Renewable energy is growing too slow to meet climate goals, International Energy Agency warns

  • Renewable energy will continue to grow rapidly over the next five years, but not enough to meet long-term climate and sustainability goals, the International Energy Agency warns.
  • IEA forecasts renewable energy will account for 18 percent of the world's energy by 2040, well below IEA's sustainability target of 28 percent.
  • The low use of renewable energy in transportation and heat for homes and industry is a major "blind spot" in the push towards a clean power future, IEA says.
Solar Farm and wind turbines in Palm Springs CA.
Connie J. Spinardi | Getty Images

The world needs to ramp up adoption of renewable energy, especially beyond the electric power sector — or else it will fall behind in the battle against climate change, the International Energy Agency said on Sunday.

In a new report, the Paris-based policy adviser forecasts that renewable energy sources will provide 30 percent of the world's total electric power generation by 2023. But electricity is just one piece of the pie: Five years from now, renewables will only account for 12.4 percent of the world's total energy demand, the IEA said.

IEA Executive Director Fatih Birol said the low penetration of renewables for transportation and heat in homes and industry — where most of the world's energy is consumed — is a major "blind spot" that needs to be addressed.

"Indeed, their role in heat and transport is often overlooked even though decarbonising these sectors is a key priority to achieve our long-term climate and sustainability goals," Birol wrote in the IEA's 2018 report on renewable energy.

At the current pace of development, renewables will only account for 18 percent of the energy the world uses by 2040. That is far short of the 28 percent threshold the IEA believes is necessary to mitigate the impacts of climate change, produce cleaner air and provide access to modern energy around the world.

IEA says renewable energy could grow 25 percent faster, if governments enact policies and regulations that give companies and investors confidence to invest in clean energy.

The group now expects renewables to meet 40 percent of new global energy demand between 2018 and 2023.
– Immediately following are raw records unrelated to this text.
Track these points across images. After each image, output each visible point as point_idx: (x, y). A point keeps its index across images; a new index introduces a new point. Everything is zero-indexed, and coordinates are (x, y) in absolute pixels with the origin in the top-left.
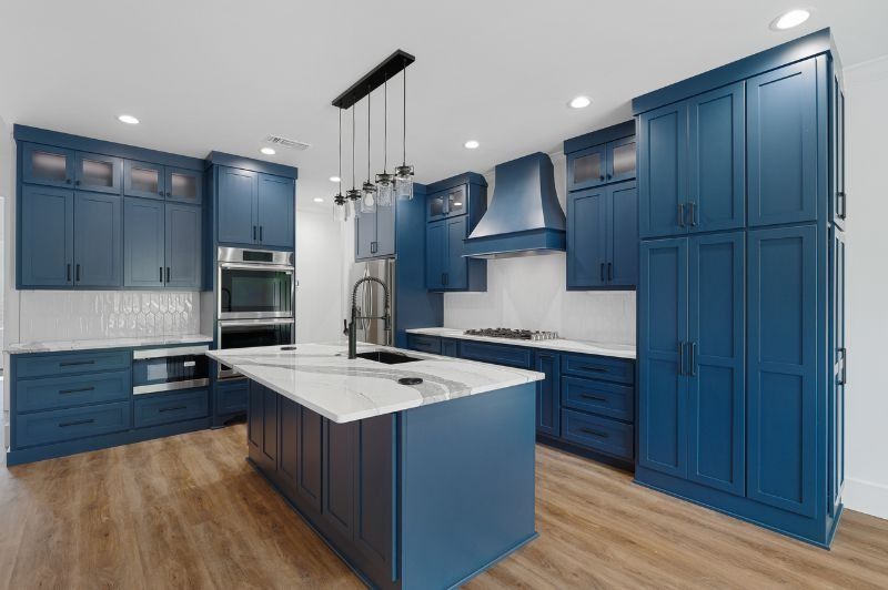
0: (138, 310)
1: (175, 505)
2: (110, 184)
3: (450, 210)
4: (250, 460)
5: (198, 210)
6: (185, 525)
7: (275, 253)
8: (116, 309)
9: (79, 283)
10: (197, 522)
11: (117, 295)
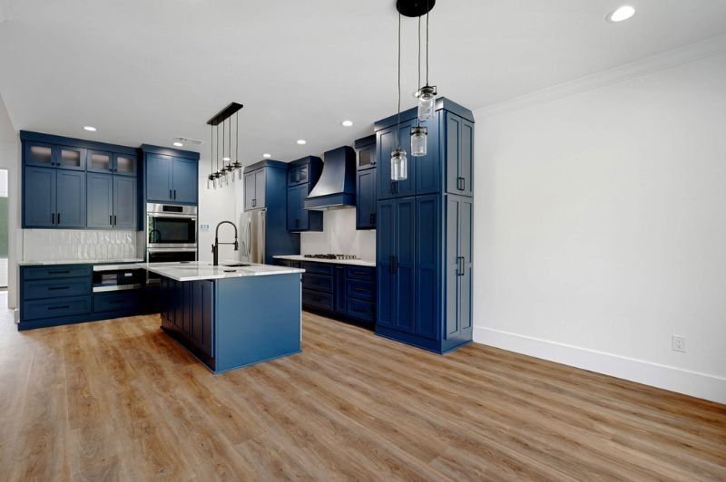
0: (95, 242)
1: (116, 344)
2: (78, 164)
3: (301, 179)
4: (162, 327)
5: (135, 180)
6: (121, 351)
7: (184, 207)
8: (82, 241)
9: (60, 225)
10: (126, 349)
11: (82, 232)
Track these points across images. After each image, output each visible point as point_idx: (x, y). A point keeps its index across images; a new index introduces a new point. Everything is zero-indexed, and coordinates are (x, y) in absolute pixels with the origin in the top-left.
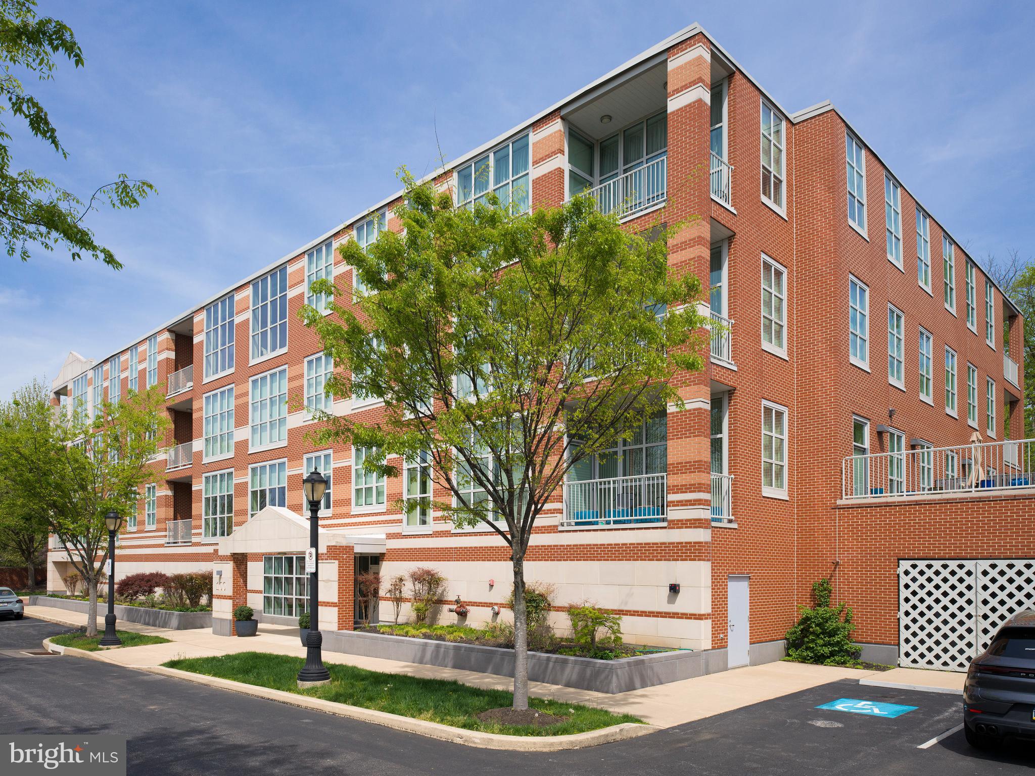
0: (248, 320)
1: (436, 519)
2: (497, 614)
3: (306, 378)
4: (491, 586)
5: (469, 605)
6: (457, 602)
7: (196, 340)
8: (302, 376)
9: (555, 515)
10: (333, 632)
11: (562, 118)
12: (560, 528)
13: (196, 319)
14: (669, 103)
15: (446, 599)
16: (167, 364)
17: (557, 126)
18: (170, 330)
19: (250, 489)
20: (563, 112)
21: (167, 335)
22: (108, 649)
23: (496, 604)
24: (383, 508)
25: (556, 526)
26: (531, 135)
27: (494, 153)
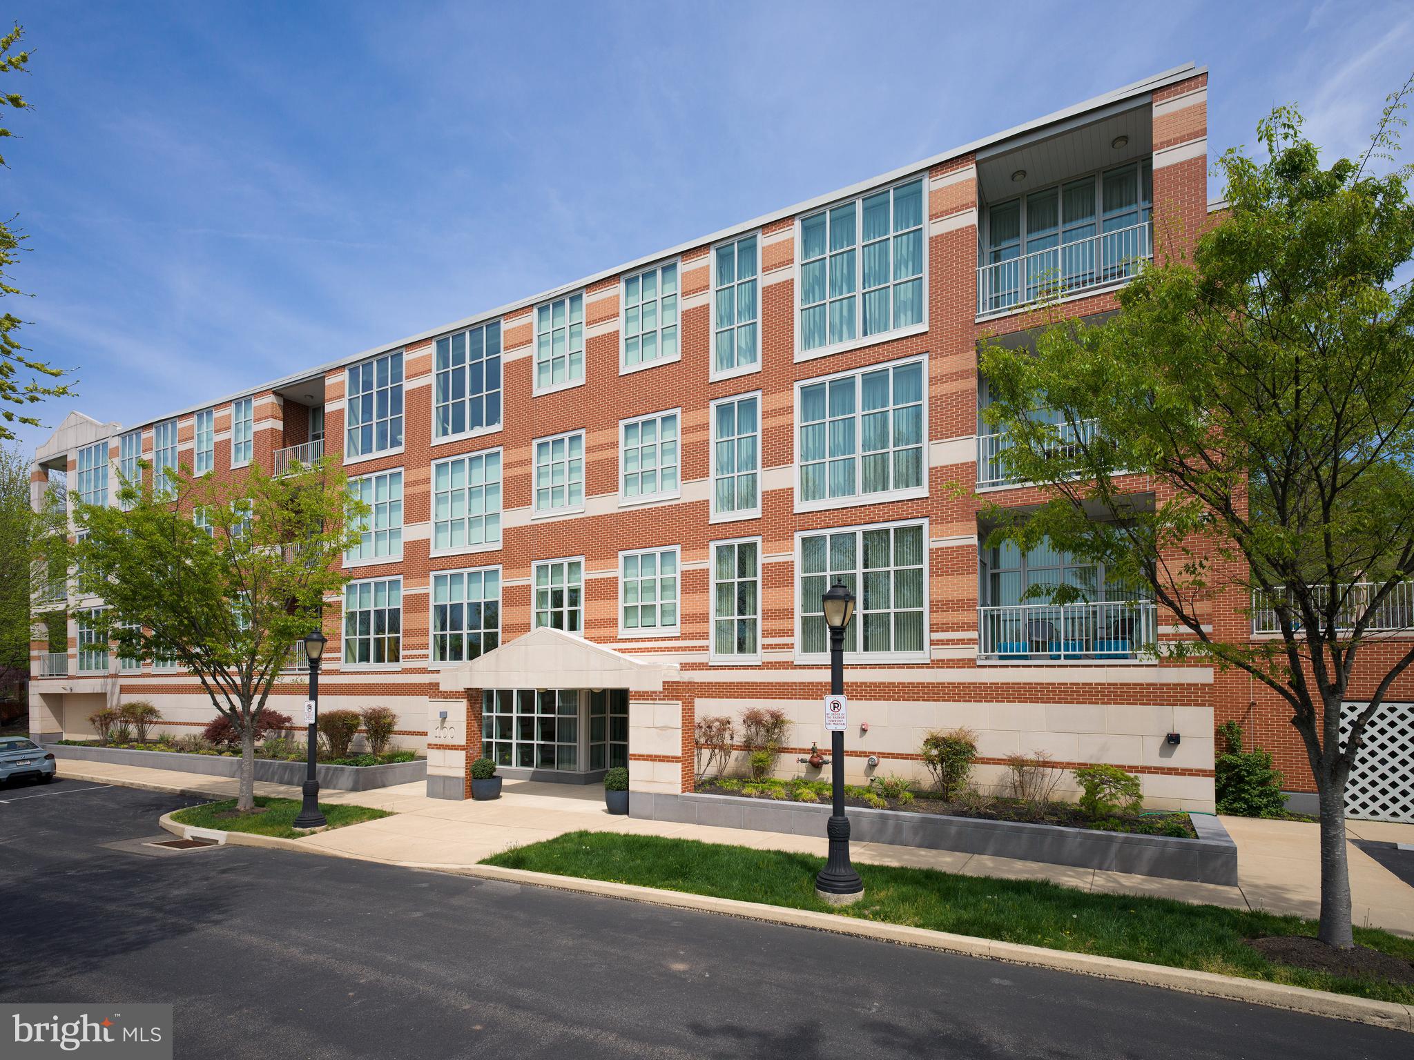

By 2023, China is forecast to surpass the European Union as the world's top consumer of renewable energy, thanks to policies aimed at decarbonizing the energy sector and cutting the country's notoriously high pollution levels. The nation will account for 40 percent of the growth in renewable energy over the next five years alone, the agency predicted.

After China, the European Union will see the fastest growth in renewable energy deployment, topping the United States as the 28-nation bloc aims to achieve renewable energy targets in 2020 and 2030.

Renewable energy capacity is still projected to rise by 44 percent in the United States, but the IEA warns that changes to the tax code, trade policy and energy plans under President Donald Trump could hold back growth.

While solar and wind power capture most of the headlines, IEA says most of the growth in renewables will come from bioenergy. The category includes biofuel substitutes for gasoline and diesel, as well as biomass from crop waste and other organic sources used to generate heat in homes and power in factories. About 30 percent of new renewable energy consumption will come from bioenergy through 2023, IEA says.

That's important because bioenergy is the only renewable energy source that contributes meaningfully to providing cleaner power for transportation and heat. Together, those sectors account for 80 percent of the world's energy consumption.

IEA expects renewable sources to meet about a third of the world's new demand for heat between 2018 and 2023. Most of the growth will come from China, the European Union, the United States and India.

In the electricity sector, solar power will add 600 gigawatts of clean energy to the grid, IEA forecasts, more than all other renewable technologies combined. By 2023, the globe will have 1 Terawatt (or 1 trillion watts) of solar capacity, which pencils out to more than twice the total capacity in Japan, the world's third biggest economy.

Wind power is poised to be the second biggest contributor to new clean electric power. IEA projects wind power capacity will increase by about 60 percent, totaling about 325 gigawatts of new supply.